TEXT SEGMENT |

★ ★ ★

Specify optional comma-separated pairs of `Name,Value` arguments. `Name` is the argument name and `Value` is the corresponding value. `Name` must appear inside single quotes (`' '`). You can specify several name and value pair arguments in any order as `Name1,Value1,...,NameN,ValueN`.

Pruning level, specified as the comma-separated pair consisting of `'Subtrees'` and a vector of nonnegative integers in ascending order or `'all'`.

If you specify a vector, then all elements must be at least `0` and at most `max(tree.PruneList)`. `0` indicates the full, unpruned tree and `max(tree.PruneList)` indicates the completely pruned tree (i.e., just the root node).

If you specify `'all'`, then `RegressionTree.resubPredict` operates on all subtrees (i.e., the entire pruning sequence). This specification is equivalent to using `0:max(tree.PruneList)`.

`RegressionTree.resubPredict` prunes `tree` to each level indicated in `Subtrees`, and then estimates the corresponding output arguments. The size of `Subtrees` determines the size of some output arguments.

To invoke `Subtrees`, the properties `PruneList` and `PruneAlpha` of `tree` must be nonempty. In other words, grow `tree` by setting `'Prune','on'`, or by pruning `tree` using `prune`.

★ ★ ★

SOURCE DATA |
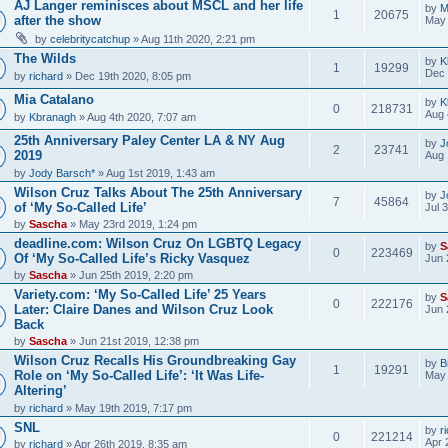
AJ Langer reminisces about MSCL and her life
by
M
1
20675
after the show
May 
by
celebritycatchup
» Aug 11th 2020, 2:21 pm
The Wilds
by
K
1
19299
Dec 
by
richard
» Dec 19th 2020, 8:05 pm
Mia Catalano
by
K
0
218731
Aug 
by
Kbranagh
» Aug 4th 2020, 7:07 am
25th Anniversary Paley Center LA & NY Aug
by
J
2
23741
2019
Aug 
by
Jody Barsch*
» Aug 1st 2019, 1:43 am
Wilson Cruz Talks About The 25th Anniversary
by
J
7
45864
of ‘My So-Called Life’
Jul 
by
Sascha
» May 23rd 2019, 1:24 pm
deadline.com: Wilson Cruz On LGBTQ Legacy
by
S
0
223469
Of ‘My So-Called Life’s Ricky Vasquez
Jun 
by
Sascha
» Jun 25th 2019, 2:20 pm
Variety.com: ‘My So-Called Life’ 25 Years
by
S
0
222176
Later: Claire Danes and Wilson Cruz Look
Jun 
Back
by
Sascha
» Jun 21st 2019, 12:38 pm
Wilson Cruz Recalls His Groundbreaking Gay
by
B
1
19291
Role on ‘My So-Called Life’: ‘It Was Life-
May 
Altering’
by
richard
» May 19th 2019, 7:17 pm
SNL
by
r
0
221214
Apr 
by
richard
» Apr 26th 2019, 8:35 am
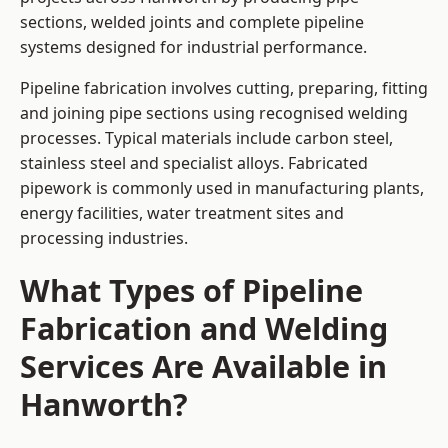
sections, welded joints and complete pipeline
systems designed for industrial performance.
Pipeline fabrication involves cutting, preparing, fitting
and joining pipe sections using recognised welding
processes. Typical materials include carbon steel,
stainless steel and specialist alloys. Fabricated
pipework is commonly used in manufacturing plants,
energy facilities, water treatment sites and
processing industries.
What Types of Pipeline
Fabrication and Welding
Services Are Available in
Hanworth?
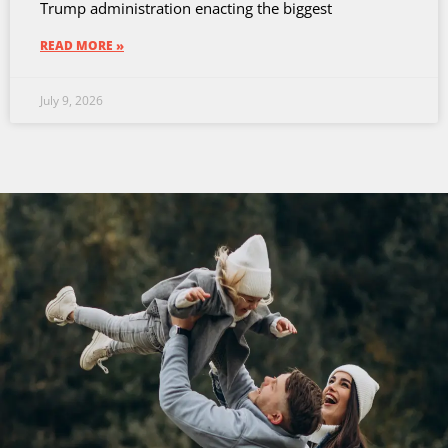
Trump administration enacting the biggest
READ MORE »
July 9, 2026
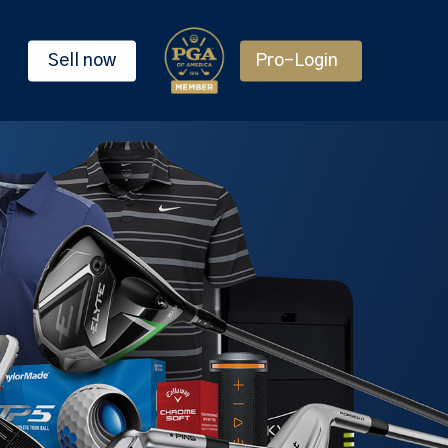
Sell now
Pro-Login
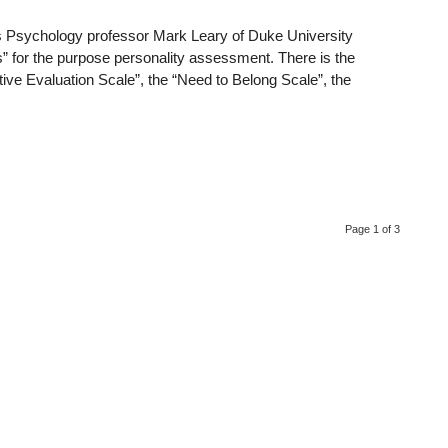
gs Psychology professor Mark Leary of Duke University
es” for the purpose personality assessment. There is the
tive Evaluation Scale”, the “Need to Belong Scale”, the
Page 1 of 3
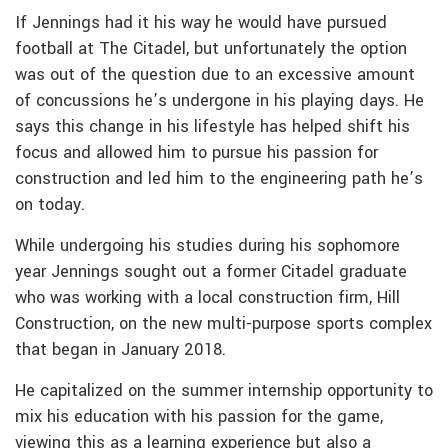
If Jennings had it his way he would have pursued
football at The Citadel, but unfortunately the option
was out of the question due to an excessive amount
of concussions he’s undergone in his playing days. He
says this change in his lifestyle has helped shift his
focus and allowed him to pursue his passion for
construction and led him to the engineering path he’s
on today.
While undergoing his studies during his sophomore
year Jennings sought out a former Citadel graduate
who was working with a local construction firm, Hill
Construction, on the new multi-purpose sports complex
that began in January 2018.
He capitalized on the summer internship opportunity to
mix his education with his passion for the game,
viewing this as a learning experience but also a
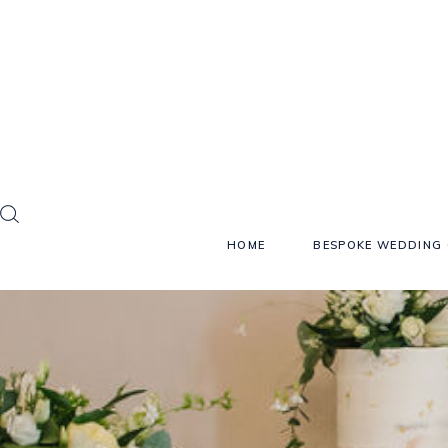
HOME
BESPOKE WEDDING 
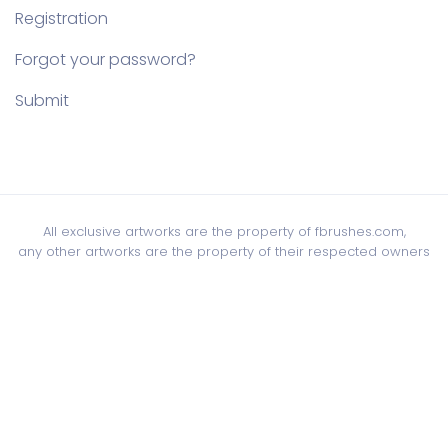
Registration
Forgot your password?
Submit
All exclusive artworks are the property of fbrushes.com,
any other artworks are the property of their respected owners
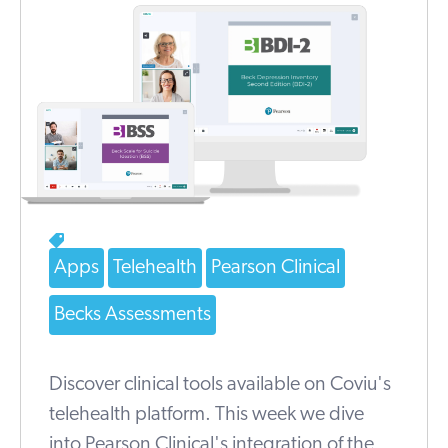
Apps
Telehealth
Pearson Clinical
Becks Assessments
Discover clinical tools available on Coviu's
telehealth platform. This week we dive
into Pearson Clinical's integration of the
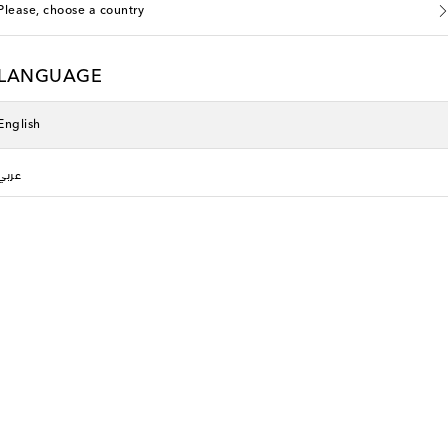
Please, choose a country
LANGUAGE
English
عربي
Oséree Kids
original price
€ 232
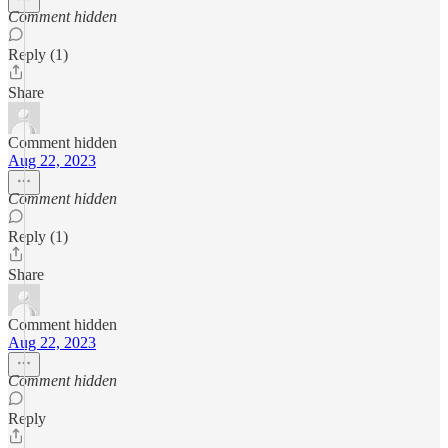
Comment hidden
Reply (1)
Share
Comment hidden
Aug 22, 2023
Comment hidden
Reply (1)
Share
Comment hidden
Aug 22, 2023
Comment hidden
Reply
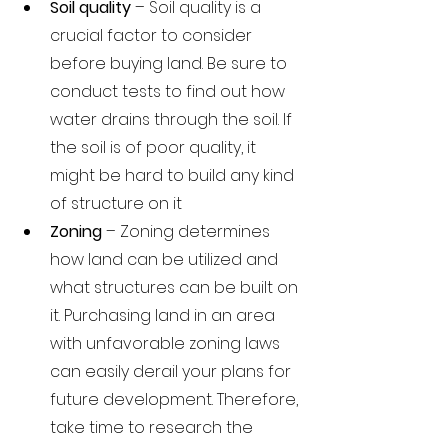
Soil quality 
– Soil quality is a 
crucial factor to consider 
before buying land. Be sure to 
conduct tests to find out how 
water drains through the soil. If 
the soil is of poor quality, it 
might be hard to build any kind 
of structure on it
Zoning 
– Zoning determines 
how land can be utilized and 
what structures can be built on 
it. Purchasing land in an area 
with unfavorable zoning laws 
can easily derail your plans for 
future development. Therefore, 
take time to research the 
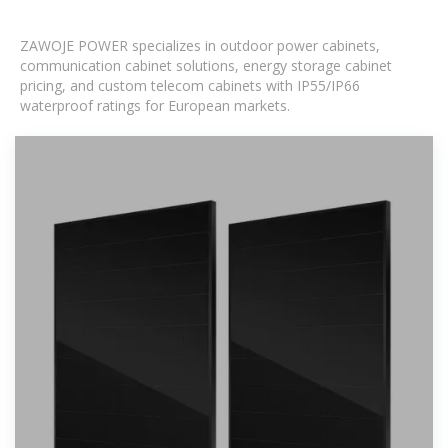
ZAWOJE POWER specializes in outdoor power cabinets,
communication cabinet solutions, energy storage cabinet
pricing, and custom telecom cabinets with IP55/IP66
waterproof ratings for European markets.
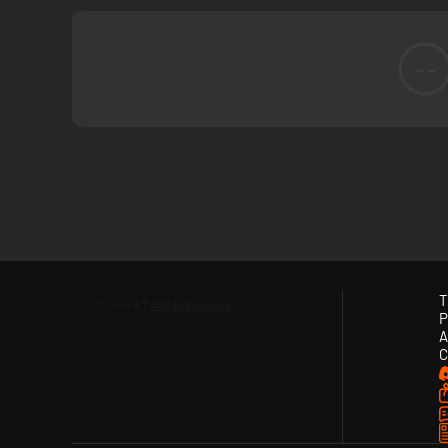
--
T
P
A
C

★ ★ ★

Answer these questions using the documentation on the Subtrees argument:
(a) What does a Subtrees value of 0 indicate?
(b) Specifying 'all' is equivalent to using what?
(c) Which two properties of tree must be nonempty to invoke Subtrees?

(a) The full, unpruned tree.
(b) 0:max(tree.PruneList).
(c) PruneList and PruneAlpha.